Hey all,
I have two ancient 8.0.5 cDOT clusters running several 6080s with pairs of Cisco 5010s for 10gig cluster net, 2 x 10gig cluster ports per filer (can't upgrade them, no support, long story..)
Anyway, just recently one of these clusters started periodically spewing some partial and full packet loss errors on the cluster net - multiple filers, multiple ports, not local to a specific cluster switch. Tried powering off each cluster switch, I get the same thing whether it's one, the other, or both switches in play.
I notice that flow control is enabled on the ports filer-side, but not on the cluster switches. I never really paid any attention to that, as they came from NetApp in this config, and have been working fine to date.
However now that I've been doing some digging, I see a lot of mentions that it's recommended that flow-control be disabled completely on 10 gigabit gear with NetApp.
Since it's enabled on the filers, but not on the cluster switches, it's effectively off anyway, right? Or am I missing something? The switches see plenty of pause frames coming in from the filers, so it would appear they are wanting things to slow down.

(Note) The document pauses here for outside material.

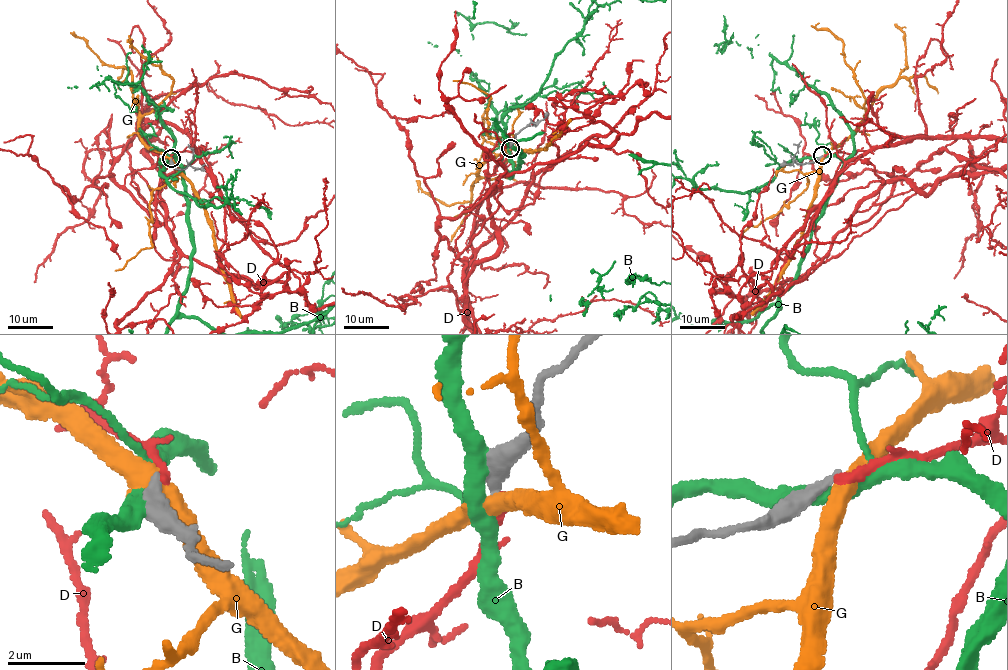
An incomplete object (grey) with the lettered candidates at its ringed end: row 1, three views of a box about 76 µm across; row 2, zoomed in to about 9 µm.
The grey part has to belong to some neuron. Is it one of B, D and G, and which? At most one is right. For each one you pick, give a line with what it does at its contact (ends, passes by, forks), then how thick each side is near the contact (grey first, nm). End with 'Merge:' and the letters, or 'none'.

I'm wondering if I'm hitting some threshold on the filers that's causing this periodic packet loss. It's not associated with a specific port, so doesn't appear to be a specific optic burning out, and it's present regardless of using either or both switches.
stats periodic only shows a GB or so passing over the net between these 8 x 6080s, and ops cluster wide are not that high at all, so I'm kinda stumped. I've dealt with plenty of bad optics in the past, and we usually run out of steam and the disk or head level, so these cluster net issues are new to me.
My thought is to go ahead and try enabling flow control on the switches, but that seems to be recommended against.
Any ideas?